Work order: For the records that follow, work out how many lines include "filter" and give only that count.

┌────────

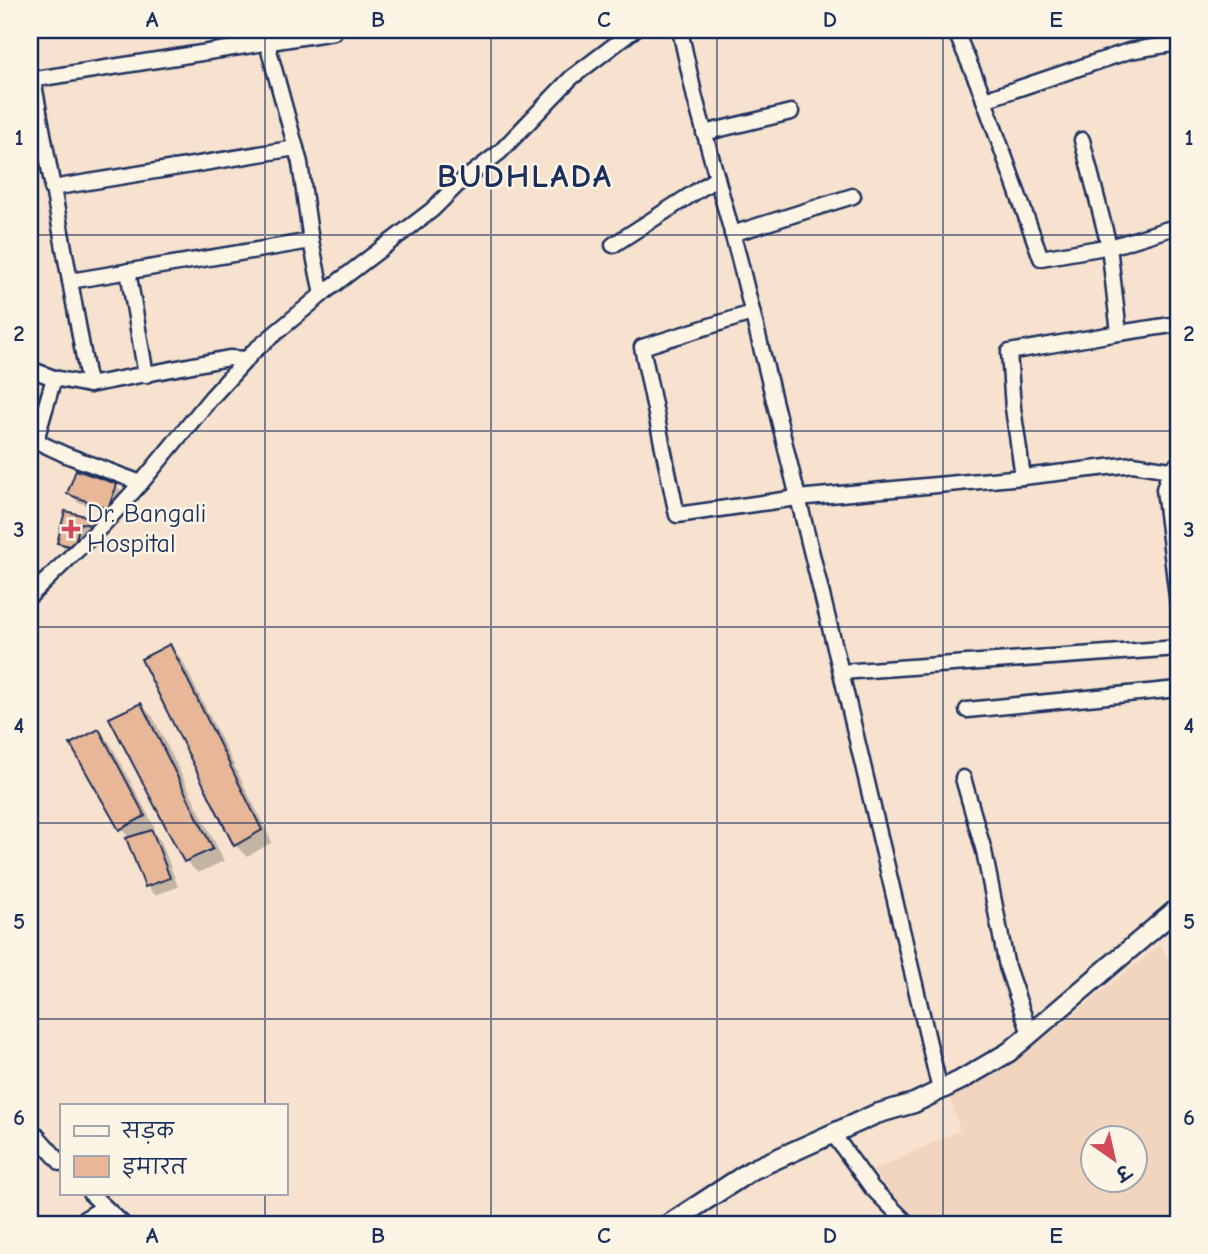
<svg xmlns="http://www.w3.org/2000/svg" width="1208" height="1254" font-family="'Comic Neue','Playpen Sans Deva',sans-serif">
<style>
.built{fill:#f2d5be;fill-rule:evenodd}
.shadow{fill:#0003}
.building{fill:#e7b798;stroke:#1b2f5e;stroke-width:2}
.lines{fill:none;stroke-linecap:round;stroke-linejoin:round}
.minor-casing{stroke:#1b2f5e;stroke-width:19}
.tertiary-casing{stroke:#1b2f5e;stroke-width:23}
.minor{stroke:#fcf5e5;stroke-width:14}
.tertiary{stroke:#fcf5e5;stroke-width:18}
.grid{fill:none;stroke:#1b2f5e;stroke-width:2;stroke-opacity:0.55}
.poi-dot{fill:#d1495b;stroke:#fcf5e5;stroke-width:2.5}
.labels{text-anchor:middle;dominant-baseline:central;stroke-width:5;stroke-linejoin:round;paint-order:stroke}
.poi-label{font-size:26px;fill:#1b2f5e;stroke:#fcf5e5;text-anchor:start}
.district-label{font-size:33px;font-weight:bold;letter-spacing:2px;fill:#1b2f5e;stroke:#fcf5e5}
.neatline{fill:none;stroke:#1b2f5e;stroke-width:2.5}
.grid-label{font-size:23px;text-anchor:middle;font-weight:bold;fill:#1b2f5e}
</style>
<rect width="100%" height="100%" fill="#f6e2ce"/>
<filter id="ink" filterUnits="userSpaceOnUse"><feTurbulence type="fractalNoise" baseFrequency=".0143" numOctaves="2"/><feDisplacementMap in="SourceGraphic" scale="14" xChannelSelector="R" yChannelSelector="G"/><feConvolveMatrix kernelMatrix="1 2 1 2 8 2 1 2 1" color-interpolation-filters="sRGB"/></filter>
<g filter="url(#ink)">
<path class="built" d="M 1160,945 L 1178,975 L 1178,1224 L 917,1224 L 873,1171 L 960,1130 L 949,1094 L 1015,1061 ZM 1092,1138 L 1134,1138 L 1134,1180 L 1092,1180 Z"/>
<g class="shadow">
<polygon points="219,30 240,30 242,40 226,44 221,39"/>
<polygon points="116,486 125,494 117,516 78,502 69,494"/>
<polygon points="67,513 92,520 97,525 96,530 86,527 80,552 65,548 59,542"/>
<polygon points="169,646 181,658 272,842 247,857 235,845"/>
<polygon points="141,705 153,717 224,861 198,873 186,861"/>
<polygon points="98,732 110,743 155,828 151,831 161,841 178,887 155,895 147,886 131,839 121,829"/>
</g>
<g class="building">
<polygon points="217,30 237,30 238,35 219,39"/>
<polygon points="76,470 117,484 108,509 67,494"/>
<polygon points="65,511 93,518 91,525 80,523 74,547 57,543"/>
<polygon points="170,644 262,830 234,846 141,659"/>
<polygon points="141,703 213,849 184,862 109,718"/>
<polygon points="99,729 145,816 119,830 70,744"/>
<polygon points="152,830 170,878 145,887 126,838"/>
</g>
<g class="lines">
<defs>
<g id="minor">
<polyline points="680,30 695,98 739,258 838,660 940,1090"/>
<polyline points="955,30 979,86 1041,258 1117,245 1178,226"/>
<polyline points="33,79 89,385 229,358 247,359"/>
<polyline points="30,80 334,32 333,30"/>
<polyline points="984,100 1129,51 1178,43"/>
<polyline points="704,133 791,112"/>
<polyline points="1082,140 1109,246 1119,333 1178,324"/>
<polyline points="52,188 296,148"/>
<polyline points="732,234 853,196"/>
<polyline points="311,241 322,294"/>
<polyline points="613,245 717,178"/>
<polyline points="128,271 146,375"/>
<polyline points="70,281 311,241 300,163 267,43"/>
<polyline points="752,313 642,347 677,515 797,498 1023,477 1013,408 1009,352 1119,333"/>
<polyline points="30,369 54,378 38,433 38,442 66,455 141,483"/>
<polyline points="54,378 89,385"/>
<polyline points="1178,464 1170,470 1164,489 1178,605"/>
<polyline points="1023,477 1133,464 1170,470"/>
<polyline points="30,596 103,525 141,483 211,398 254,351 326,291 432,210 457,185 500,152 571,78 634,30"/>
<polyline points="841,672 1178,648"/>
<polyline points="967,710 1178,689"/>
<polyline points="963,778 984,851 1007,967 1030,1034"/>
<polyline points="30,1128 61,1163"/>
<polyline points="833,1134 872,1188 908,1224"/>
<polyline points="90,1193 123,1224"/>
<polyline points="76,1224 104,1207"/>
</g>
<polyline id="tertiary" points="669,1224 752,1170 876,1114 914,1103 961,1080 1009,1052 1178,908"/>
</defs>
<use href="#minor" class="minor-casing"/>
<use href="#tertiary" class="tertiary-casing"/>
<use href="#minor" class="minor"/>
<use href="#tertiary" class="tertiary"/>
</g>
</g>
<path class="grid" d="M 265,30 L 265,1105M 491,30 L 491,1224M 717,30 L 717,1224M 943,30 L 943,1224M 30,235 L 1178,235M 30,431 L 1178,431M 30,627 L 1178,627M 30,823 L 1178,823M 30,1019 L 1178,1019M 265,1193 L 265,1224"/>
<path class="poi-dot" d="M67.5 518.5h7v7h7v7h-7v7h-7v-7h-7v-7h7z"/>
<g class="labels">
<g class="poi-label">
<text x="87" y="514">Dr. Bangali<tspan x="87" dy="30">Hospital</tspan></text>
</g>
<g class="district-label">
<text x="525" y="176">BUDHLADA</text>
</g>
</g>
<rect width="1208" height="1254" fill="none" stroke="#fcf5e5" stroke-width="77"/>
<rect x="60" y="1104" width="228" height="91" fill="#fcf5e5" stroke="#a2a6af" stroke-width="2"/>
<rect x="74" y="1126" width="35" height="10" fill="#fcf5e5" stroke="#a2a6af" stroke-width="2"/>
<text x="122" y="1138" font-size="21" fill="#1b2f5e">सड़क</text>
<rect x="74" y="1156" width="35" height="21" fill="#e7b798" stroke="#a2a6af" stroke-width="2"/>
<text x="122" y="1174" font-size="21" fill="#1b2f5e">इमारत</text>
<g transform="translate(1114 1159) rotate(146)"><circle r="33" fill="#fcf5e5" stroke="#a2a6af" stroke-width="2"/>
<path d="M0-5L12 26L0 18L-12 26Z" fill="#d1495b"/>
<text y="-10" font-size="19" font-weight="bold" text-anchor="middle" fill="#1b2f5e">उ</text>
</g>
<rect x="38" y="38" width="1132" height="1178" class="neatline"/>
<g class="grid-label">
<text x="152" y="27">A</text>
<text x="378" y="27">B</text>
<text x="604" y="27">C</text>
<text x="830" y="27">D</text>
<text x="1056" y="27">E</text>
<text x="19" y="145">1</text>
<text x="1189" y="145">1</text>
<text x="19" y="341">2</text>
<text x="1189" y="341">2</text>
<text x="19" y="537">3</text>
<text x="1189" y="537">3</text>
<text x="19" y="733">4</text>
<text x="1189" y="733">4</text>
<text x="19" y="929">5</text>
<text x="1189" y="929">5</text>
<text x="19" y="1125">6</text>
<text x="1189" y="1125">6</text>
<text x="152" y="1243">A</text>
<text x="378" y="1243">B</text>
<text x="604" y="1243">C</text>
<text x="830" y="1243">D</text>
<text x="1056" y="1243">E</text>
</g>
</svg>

└────────
┌────────

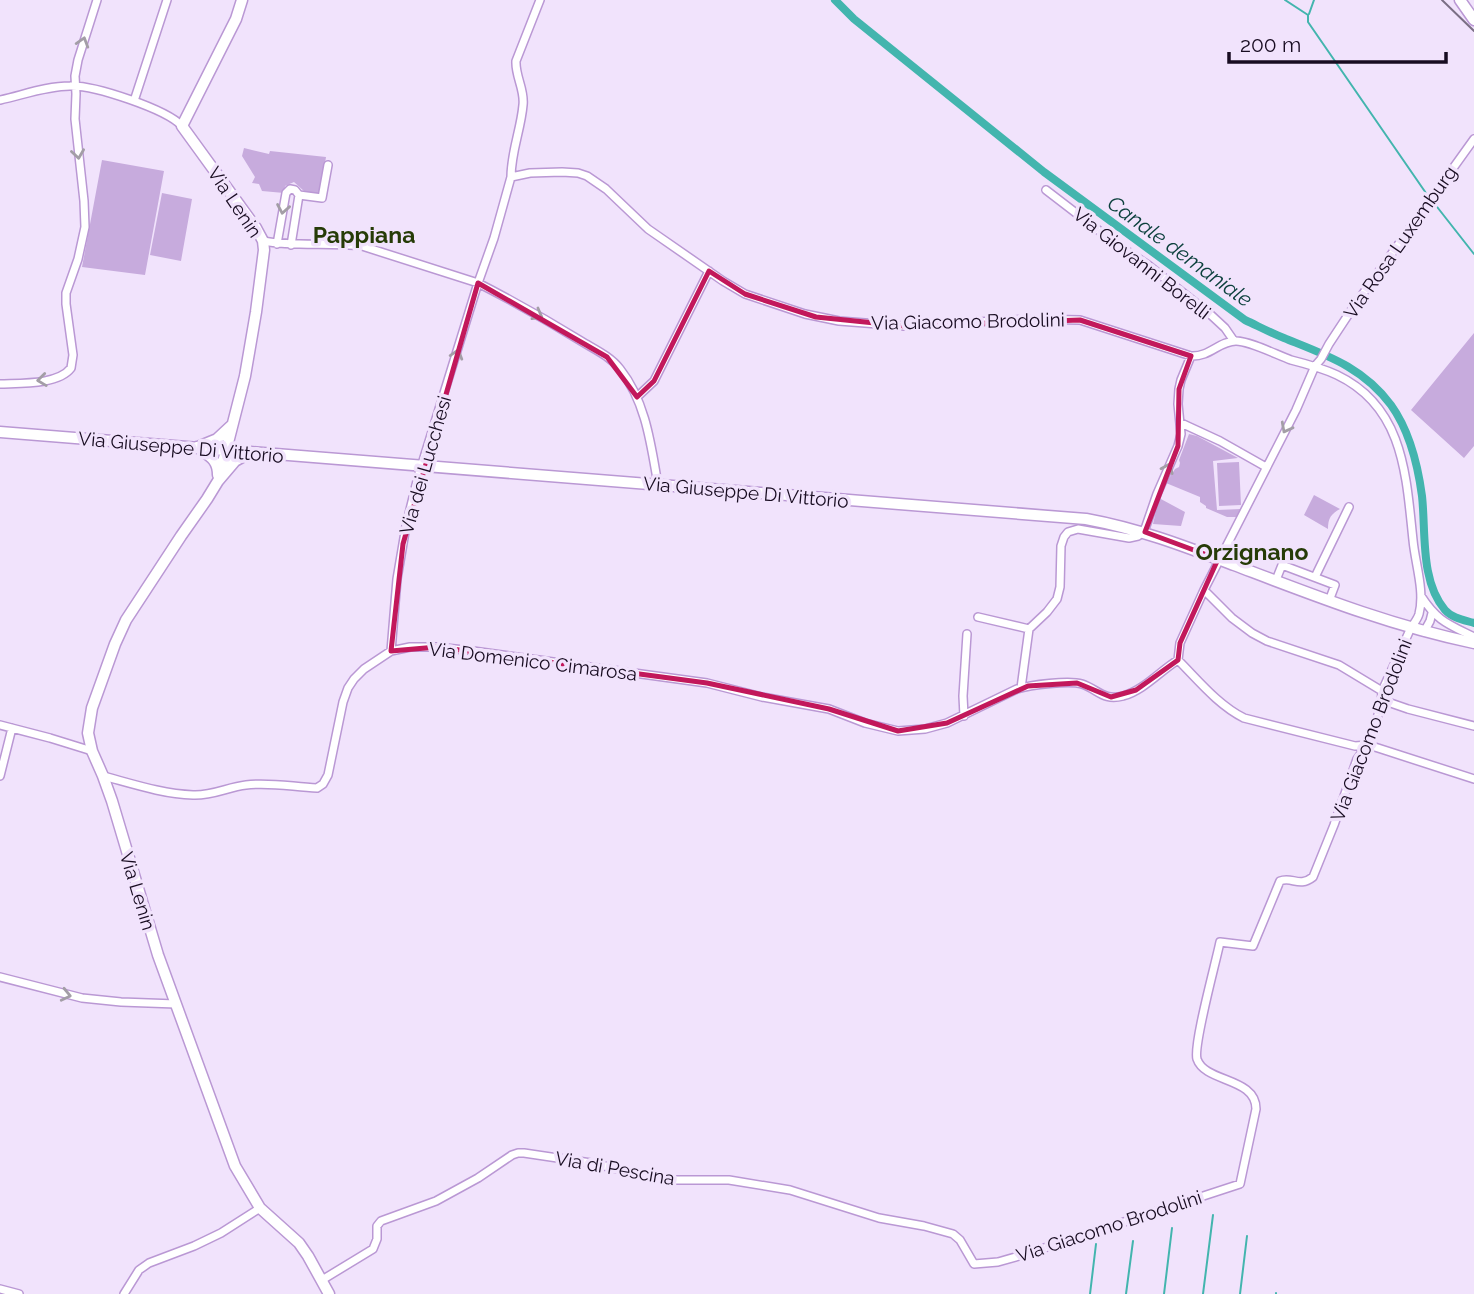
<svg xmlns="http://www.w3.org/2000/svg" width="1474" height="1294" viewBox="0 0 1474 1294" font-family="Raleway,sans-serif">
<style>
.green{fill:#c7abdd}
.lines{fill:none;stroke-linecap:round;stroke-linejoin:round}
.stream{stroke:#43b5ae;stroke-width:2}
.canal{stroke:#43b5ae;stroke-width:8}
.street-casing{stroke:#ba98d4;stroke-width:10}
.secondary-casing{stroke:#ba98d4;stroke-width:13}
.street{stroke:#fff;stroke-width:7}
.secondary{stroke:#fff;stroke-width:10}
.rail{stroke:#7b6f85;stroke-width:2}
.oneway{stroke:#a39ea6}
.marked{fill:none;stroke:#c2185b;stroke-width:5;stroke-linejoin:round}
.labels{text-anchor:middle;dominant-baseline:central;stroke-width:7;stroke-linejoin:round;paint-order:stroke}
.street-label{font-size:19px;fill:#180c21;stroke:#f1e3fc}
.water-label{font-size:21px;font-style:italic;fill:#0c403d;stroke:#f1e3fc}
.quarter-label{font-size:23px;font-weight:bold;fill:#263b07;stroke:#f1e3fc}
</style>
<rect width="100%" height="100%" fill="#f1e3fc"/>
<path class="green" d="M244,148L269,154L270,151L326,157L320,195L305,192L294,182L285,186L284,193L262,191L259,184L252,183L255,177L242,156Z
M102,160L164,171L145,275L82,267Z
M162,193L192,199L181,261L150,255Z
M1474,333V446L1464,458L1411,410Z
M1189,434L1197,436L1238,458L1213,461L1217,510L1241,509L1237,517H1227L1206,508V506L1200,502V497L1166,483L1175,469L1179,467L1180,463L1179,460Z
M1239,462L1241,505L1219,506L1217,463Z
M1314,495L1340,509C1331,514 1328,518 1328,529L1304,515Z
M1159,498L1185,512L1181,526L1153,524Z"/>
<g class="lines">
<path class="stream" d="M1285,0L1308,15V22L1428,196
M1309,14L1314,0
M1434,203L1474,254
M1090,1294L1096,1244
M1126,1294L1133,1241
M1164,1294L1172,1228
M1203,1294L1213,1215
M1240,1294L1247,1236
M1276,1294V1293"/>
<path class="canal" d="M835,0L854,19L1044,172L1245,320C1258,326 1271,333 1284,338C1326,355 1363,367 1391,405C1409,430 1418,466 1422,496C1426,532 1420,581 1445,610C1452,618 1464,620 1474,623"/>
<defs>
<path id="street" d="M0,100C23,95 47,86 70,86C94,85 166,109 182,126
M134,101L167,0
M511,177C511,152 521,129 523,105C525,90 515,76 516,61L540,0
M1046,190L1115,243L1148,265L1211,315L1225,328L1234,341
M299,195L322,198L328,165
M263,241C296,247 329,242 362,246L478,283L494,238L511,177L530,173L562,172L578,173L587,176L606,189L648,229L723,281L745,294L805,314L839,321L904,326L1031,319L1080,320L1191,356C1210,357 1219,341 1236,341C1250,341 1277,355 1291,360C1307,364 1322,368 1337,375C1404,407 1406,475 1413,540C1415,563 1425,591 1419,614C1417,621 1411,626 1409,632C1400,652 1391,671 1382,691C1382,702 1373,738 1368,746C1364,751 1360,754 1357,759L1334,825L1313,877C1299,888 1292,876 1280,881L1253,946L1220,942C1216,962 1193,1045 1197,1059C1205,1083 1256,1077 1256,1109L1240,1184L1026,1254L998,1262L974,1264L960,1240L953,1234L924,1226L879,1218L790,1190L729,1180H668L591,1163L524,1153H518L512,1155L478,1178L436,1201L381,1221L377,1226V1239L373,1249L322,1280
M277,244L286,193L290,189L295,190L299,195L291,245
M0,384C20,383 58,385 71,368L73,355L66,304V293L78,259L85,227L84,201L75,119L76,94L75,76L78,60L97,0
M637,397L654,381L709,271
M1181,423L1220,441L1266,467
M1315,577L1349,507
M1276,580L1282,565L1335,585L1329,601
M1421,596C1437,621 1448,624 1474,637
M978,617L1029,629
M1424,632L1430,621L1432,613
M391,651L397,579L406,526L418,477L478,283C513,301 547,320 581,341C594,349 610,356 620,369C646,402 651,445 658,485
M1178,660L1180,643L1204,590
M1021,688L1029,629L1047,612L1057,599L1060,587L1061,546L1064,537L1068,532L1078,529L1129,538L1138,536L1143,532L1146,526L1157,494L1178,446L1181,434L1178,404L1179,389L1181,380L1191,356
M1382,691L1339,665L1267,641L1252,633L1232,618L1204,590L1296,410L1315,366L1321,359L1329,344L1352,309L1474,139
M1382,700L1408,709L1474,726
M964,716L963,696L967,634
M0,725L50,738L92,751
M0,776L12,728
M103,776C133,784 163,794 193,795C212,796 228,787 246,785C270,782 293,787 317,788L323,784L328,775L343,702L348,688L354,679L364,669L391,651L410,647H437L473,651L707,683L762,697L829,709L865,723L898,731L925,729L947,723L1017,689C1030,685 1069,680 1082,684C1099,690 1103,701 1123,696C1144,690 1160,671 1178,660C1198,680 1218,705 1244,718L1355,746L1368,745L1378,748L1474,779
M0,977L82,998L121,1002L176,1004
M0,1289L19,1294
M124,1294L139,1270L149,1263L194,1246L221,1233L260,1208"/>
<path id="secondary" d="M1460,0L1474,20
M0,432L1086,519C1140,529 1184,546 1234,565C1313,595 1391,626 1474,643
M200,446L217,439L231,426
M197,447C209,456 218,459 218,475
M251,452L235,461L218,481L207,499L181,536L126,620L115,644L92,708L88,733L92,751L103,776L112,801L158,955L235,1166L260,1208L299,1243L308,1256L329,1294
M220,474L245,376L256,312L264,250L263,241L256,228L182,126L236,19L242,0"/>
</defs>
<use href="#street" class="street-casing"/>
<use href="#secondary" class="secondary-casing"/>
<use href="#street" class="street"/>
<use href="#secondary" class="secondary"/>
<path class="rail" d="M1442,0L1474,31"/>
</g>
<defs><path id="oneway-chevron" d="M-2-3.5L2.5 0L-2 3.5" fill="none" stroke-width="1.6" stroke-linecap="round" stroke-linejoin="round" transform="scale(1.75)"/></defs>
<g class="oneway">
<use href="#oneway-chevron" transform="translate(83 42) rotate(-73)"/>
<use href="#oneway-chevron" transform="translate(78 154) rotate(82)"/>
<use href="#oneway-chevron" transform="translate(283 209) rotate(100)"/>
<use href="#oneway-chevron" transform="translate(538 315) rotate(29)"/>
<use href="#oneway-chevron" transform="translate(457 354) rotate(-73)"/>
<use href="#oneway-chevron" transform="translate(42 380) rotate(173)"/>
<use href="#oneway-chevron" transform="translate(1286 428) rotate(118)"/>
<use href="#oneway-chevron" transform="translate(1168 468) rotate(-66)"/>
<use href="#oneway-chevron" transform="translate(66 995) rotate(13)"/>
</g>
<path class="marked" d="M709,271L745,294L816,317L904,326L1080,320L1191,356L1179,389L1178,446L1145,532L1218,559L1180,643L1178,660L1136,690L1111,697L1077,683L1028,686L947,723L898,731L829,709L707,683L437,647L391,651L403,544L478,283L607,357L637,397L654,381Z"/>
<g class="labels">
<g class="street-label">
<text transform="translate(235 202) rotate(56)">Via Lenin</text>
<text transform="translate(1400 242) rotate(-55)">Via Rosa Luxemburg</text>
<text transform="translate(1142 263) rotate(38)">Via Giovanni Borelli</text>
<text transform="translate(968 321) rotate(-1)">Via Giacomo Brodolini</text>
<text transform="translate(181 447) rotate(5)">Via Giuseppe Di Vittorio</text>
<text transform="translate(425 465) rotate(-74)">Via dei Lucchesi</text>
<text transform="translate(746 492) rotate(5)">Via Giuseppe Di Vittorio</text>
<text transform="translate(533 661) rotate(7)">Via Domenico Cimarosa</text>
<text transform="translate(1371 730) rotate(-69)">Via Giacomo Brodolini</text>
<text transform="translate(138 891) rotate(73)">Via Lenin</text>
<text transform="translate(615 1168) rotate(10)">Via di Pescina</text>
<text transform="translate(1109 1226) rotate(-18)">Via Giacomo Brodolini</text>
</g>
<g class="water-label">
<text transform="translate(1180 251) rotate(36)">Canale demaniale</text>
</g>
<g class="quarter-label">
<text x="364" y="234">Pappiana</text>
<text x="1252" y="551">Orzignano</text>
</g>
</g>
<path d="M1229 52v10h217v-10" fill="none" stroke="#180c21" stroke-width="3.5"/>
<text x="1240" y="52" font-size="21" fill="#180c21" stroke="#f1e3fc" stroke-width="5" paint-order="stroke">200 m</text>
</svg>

└────────

Response box: 2